The other mechanism used to de-identify information is the removal of 18 identifiers listed in the regulation. Unfortunately, the researchers attending the seminar did not view this approach as practical. Since the removal of all of these identifiers significantly reduces the usefulness of the data for most health services research projects, researchers noted that if ways could be found to permit the use of zip codes and dates that met the intent of the regulation but also provided needed geographic detail and approximate dates, this would still protect confidentiality and provide useful data for health services research.

It is also anticipated that where health plans and providers make data available, they will most likely charge at least for their direct costs to de-identify information or to remove information not deemed the minimally necessary to complete a project. It was agreed by the researchers at the seminar that it was very unlikely that payments for indirect costs would be increased to cover this new expense. This will significantly increase the cost for doing health services research.

For these reasons, the researchers attending the August 28 seminar made these recommendations.
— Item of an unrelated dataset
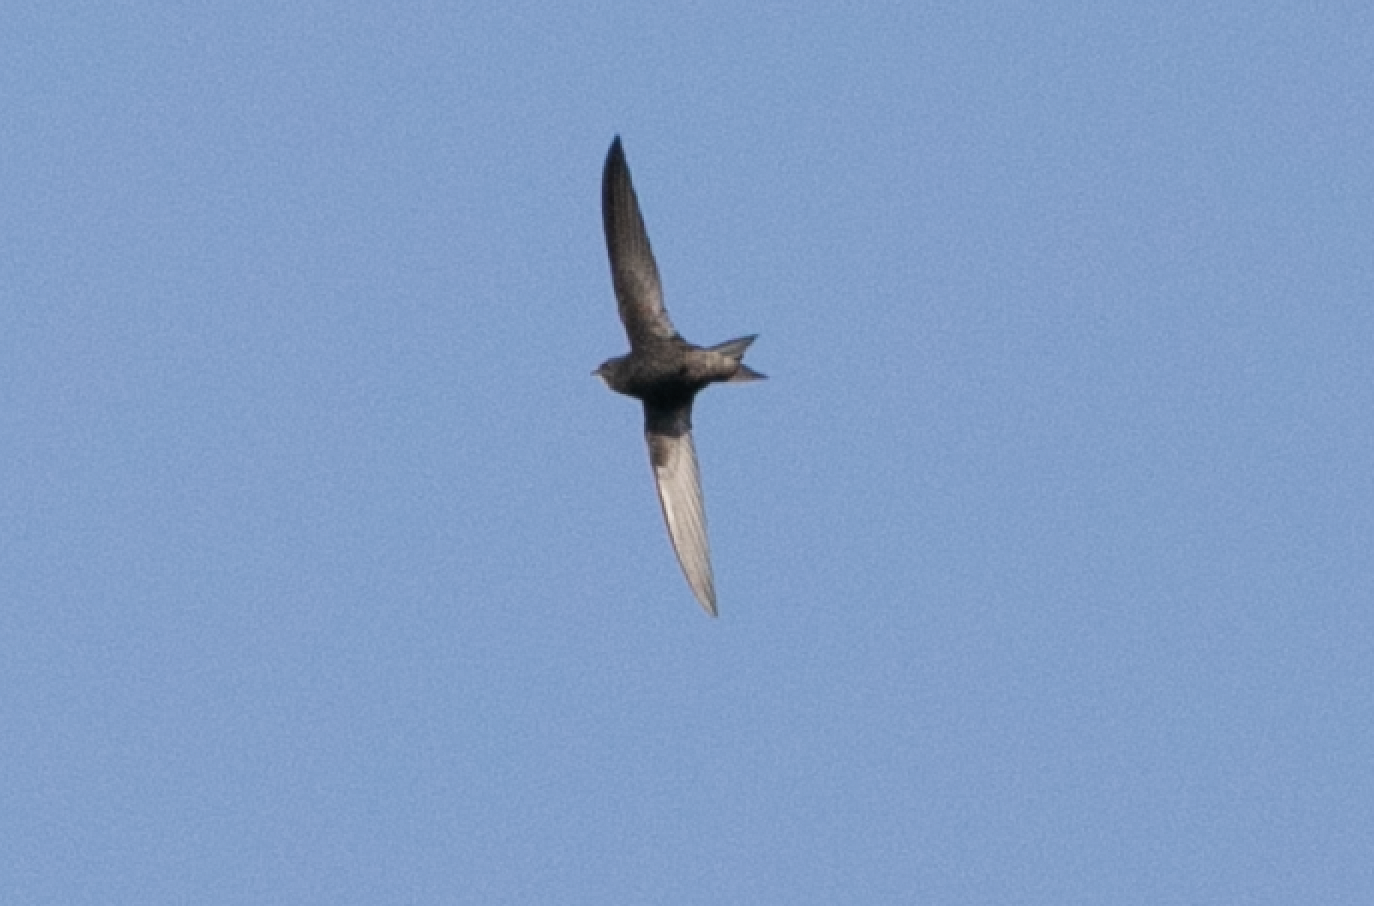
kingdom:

1) The Academy should undertake an aggressive educational campaign to make health services researchers and IRBs aware of their responsibilities and obligations under the regulation.
2) The Coalition request that DHHS either clarify or modify the regulation in such a way as to assure that the minimum necessary requirement and the liability issues do not discourage covered entities from releasing data to health services researchers, and to make the de-identification of information less onerous.

Academy Findings:

The Academy Board of Directors endorsed the following findings at its December 7, 2001 meeting:

  • The health information privacy regulation will likely be implemented as scheduled on April 14, 2003;
  • Health services researchers support the intent of the regulation, the overarching goal of protecting the confidentially of personally identifiable information and the use of the IRB process to approve and oversee health services research projects;
  • Health services research projects using personally identifiable information will need IRB approval and oversight;
  • The combination of the minimum necessary clause and the concern over sanctions has the potential to cause covered entities not to release health information to health services researchers, causing a compelling threat to the field of health services research;
  • Methods for statistical de-identification of information are difficult to achieve or significantly reduce the value of these data for health services research; and
  • IRBs should be offered guidance concerning the types of confidential data that may be approved via a fast track process.

Academy Position

The Academy Board of Directors approved the following position statement at its December 7, 2001 meeting:

  • The Academy for Health Services Research and Health Policy supports the intent of the regulation.
  • The Academy should undertake an aggressive educational campaign to make health services researchers and IRBs aware of their responsibilities and obligations under the regulation.
  • The sections of the regulation that could lead to data lockdown should be clarified or modified in order to ensure continued timely IRB-approved access to individually identifiable health information for health services research.
  • The requirements under the regulation for creating and using de-identified information should be reviewed to determine if they could be clarified or modified to allow the resulting de-identified information to be more useful to researchers while maintaining individual confidentiality.